NLP word vector - word2vec

word vector

Firstly, in recent years, word vector is the basic knowledge of NLP, which is also very important.
Among them, words or phrases from vocabulary are mapped to vectors of real Numbers, which is to translate human language symbols into Numbers that can be calculated by machines, which can improve the quality of machine translation.
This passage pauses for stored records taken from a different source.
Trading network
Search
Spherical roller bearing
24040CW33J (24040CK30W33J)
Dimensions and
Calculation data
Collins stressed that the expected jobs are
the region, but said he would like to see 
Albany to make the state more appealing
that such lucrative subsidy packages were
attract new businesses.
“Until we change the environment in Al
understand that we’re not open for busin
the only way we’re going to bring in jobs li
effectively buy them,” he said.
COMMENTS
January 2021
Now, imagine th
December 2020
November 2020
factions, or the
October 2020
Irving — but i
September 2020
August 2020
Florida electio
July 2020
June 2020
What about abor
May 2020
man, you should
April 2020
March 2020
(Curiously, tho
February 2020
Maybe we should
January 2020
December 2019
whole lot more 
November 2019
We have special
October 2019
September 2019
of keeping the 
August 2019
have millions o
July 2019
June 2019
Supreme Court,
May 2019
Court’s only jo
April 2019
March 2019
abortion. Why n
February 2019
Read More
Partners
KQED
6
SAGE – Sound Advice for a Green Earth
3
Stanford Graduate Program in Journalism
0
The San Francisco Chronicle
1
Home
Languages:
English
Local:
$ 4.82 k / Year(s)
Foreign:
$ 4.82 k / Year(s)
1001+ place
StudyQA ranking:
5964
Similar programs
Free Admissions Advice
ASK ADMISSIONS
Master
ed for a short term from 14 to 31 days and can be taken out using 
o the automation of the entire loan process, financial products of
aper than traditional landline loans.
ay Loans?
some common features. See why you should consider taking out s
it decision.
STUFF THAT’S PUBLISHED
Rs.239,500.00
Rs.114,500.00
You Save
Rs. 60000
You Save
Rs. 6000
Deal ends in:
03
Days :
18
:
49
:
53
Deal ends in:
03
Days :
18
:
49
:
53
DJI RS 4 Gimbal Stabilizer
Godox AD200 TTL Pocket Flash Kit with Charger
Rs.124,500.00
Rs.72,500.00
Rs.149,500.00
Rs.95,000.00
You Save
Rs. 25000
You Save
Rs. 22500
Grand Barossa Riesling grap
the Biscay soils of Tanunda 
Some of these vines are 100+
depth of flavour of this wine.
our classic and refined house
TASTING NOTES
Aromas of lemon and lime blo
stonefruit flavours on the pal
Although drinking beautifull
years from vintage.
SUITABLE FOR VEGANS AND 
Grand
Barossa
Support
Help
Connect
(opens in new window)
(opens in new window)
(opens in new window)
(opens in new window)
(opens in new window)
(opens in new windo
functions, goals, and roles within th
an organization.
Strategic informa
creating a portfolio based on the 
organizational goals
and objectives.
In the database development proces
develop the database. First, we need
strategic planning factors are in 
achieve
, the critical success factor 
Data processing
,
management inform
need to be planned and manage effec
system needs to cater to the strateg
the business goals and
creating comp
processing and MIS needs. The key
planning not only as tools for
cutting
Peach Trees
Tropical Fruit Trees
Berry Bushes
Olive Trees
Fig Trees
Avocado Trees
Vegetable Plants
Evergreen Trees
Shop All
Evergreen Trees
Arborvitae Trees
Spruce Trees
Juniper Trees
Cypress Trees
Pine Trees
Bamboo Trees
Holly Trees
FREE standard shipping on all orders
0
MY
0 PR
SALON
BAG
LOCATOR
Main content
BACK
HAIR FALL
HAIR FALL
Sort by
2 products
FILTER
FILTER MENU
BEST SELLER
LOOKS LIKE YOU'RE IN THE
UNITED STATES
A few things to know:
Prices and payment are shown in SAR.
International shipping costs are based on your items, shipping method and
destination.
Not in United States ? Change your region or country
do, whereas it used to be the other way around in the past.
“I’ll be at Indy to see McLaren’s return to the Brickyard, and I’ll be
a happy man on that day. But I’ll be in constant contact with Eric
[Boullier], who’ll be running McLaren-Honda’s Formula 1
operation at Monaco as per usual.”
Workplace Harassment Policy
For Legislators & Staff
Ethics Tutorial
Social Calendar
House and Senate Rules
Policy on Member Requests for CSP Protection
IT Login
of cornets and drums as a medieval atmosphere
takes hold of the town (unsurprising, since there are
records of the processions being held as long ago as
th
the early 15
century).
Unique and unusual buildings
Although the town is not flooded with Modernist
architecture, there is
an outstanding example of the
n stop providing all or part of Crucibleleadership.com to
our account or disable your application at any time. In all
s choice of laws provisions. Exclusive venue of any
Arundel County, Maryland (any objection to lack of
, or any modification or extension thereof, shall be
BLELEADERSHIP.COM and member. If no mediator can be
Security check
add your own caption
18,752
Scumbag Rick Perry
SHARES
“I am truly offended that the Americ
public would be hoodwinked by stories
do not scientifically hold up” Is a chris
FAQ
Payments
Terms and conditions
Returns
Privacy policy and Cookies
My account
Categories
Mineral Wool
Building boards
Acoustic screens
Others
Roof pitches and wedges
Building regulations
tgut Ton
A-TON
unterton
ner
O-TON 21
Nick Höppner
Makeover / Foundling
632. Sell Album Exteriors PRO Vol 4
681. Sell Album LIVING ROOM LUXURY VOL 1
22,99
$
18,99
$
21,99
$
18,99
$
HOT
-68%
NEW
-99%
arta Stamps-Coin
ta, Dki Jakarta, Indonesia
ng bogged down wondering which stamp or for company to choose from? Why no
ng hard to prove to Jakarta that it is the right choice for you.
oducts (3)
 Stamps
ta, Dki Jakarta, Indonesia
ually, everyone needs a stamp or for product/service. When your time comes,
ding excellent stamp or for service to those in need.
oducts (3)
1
For example, word_1 is expressed as a vector [0,0,1] in articles and statements. There are many models or tools for word-to-vector transformation. Eg: one-hot, n-gram, word2vec

word2vec

Word2vec is a tool


Word2vec contains two models skp-gram and CBOW, as well as two efficient training methods negative sampling and hiearchical softmax. Why introduce word2vec separately, because it can well express the similarity and analogy between different words


顺便说说这两个语言模型。统计语言模型statistical language model就是给你几个词,在这几个词出现的前提下来计算某个词出现的(事后)概率。


CBOW也是统计语言模型的一种,顾名思义就是根据某个词前面的C个词或者前后C个连续的词,来计算某个词出现的概率。Skip-Gram Model相反,是根据某个词,然后分别计算它前后出现某几个词的各个概率。

以“我爱北京天安门”这句话为例。假设我们现在关注的词是“爱”,C=2时它的上下文分别是“我”,“北京天安门”。CBOW模型就是把“我” “北京天安门” 的one hot表示方式作为输入,也就是C个1xV的向量,分别跟同一个VxN的大小的系数矩阵W1相乘得到C个1xN的隐藏层hidden layer,然后C个取平均所以只算一个隐藏层。


这个过程也被称为线性激活函数(这也算激活函数?分明就是没有激活函数了)。然后再跟另一个NxV大小的系数矩阵W2相乘得到1xV的输出层,这个输出层每个元素代表的就是词库里每个词的事后概率。输出层需要跟ground truth也就是“爱”的one hot形式做比较计算loss。这里需要注意的就是V通常是一个很大的数比如几百万,计算起来相当费时间,除了“爱”那个位置的元素肯定要算在loss里面,word2vec就用基于huffman编码的Hierarchical softmax筛选掉了一部分不可能的词,然后又用nagetive samping再去掉了一些负样本的词所以时间复杂度就从O(V)变成了O(logV)。Skip gram训练过程类似,只不过输入输出刚好相反。